Mirip bagaimana? Berawal dari penciptaan permainannya terlebih dahulu, lalu permainan tersebut mulai dimainkan, dan menarik minat banyak orang. Setelah ada banyak orang tertarik, kompetisi mulai digelar, sampai akhirnya kompetisi tersebut dikomersialisasi sampai akhirnya menjadi sebuah bisnis seperti sekarang. Mungkin dahulu orang-orang yang menonton liga bola basket hanyalah orang-orang yang main basket saja. Tapi karena permainannya tergolong sederhana dan mudah dimengerti, dilengkapi dengan promosi gencar yang dilakukan NBA, lama kelamaan pun orang yang tidak main basket turut tertarik menonton pertandingan olahraga bola basket.

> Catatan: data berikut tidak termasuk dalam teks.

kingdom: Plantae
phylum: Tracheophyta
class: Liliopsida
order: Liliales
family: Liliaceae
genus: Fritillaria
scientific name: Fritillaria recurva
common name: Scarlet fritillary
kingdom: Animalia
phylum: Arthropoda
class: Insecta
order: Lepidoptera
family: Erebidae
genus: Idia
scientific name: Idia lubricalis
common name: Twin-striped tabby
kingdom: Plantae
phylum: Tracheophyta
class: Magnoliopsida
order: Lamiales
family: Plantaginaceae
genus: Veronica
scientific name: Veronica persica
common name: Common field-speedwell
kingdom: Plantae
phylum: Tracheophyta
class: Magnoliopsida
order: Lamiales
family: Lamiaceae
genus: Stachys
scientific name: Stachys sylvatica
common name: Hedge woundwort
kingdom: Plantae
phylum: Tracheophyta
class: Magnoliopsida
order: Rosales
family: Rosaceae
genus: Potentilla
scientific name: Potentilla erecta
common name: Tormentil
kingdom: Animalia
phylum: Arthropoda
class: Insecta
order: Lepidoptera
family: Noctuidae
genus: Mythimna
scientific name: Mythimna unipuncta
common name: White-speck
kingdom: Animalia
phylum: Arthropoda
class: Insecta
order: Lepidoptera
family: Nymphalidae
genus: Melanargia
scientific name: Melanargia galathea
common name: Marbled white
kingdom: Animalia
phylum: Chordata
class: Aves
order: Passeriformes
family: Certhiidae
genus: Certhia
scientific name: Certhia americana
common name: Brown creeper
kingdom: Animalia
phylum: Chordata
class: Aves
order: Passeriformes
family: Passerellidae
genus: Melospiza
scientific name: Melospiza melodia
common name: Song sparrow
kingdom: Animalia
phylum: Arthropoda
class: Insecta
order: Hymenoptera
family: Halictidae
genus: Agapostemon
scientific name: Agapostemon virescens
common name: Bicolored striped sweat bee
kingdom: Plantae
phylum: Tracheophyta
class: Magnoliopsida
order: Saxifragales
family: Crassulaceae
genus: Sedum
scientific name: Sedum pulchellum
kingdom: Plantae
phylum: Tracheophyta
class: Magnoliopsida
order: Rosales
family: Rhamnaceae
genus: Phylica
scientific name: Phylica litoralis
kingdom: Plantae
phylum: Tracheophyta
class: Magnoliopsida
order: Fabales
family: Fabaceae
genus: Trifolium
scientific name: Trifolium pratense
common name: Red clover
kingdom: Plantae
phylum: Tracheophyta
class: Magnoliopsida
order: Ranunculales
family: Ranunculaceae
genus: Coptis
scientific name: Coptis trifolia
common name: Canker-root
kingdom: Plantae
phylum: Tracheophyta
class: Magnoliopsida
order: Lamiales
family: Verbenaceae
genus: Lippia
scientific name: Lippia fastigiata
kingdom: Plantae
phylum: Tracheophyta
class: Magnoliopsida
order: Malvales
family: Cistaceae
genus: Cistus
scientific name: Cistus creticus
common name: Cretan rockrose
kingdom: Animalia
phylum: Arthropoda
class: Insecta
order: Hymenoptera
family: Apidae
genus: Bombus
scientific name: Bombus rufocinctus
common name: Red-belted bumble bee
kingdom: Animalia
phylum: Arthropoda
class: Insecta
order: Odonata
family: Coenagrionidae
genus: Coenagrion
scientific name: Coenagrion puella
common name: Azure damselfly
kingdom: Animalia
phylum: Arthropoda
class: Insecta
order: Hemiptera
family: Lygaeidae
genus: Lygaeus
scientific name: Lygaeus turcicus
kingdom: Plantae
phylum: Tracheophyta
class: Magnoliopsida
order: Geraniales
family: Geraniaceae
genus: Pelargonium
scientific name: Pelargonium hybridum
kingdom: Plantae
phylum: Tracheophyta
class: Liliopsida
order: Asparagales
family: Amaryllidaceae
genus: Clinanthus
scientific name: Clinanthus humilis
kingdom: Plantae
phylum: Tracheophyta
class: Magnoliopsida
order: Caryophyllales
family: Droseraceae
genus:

Esports sendiri awalnya juga tidak digagas oleh developer atau publisher. Esports pada awalnya digagas oleh komunitas pemainnya yang akhirnya kini didorong menjadi lebih besar oleh sang pihak pertama yaitu developer. Hal tersebut sempat saya bahas dalam artikel pembahasan seputar sejarah esports. Anda bisa membacanya pada tautan yang satu ini. Karenanya, bisa dibilang apabila sebuah game ingin sukses sebagai esports, game-nya itu sendiri harus memang sudah menarik pada awalnya.
Mari kita coba melihat perjalanan League of Legends menjadi game esports global sebagai bentuk studi kasus proses sebuah game bisa sukses menjadi esports global. Dalam prosesnya menjadi seperti sekarang, League of Legends sebenarnya sudah populer sejak dari tahun-tahun awal perilisannya. Data milik statista.com mengatakan ada 15 juta pengguna aktif bulanan League of Legends pada dua tahun pasca game tersebut rilis tahun 2009.
Bagaimana League of Legends bisa muncul jadi lebih populer ketimbang custom game aslinya yaitu Defense of the Ancients (custom map untuk Warcraft III: The Frozen Throne)? Mungkin bisa dibilang karena League of Legends telah memenuhi dua faktor dari penjelasan milik Steffan Hauer di atas, yaitu permainan yang lebih sederhana dan durasi pertandingan yang cenderung lebih singkat.
Apabila dibandingkan dengan DotA, League of Legends tergolong lebih sederhana. Sederhana bagaimana? Pembagian role di League of Legends tergolong lebih jelas. Item di dalam League of Legends juga jarang bisa diaktifkan yang membuat pemain tidak perlu mengingat banyak kombinasi karakter dengan item. Selain itu, League of Legends juga membuat sistem fog of war jadi lebih sederhana dengan menghilangkan mekanik high ground dan low ground, mekanik siang dan malam, serta mengganti pohon-pohon menjadi semak untuk sembunyi. Karena lebih sederhana, League of Legends pun lebih bisa diterima oleh lebih banyak orang ketimbang Dota 2.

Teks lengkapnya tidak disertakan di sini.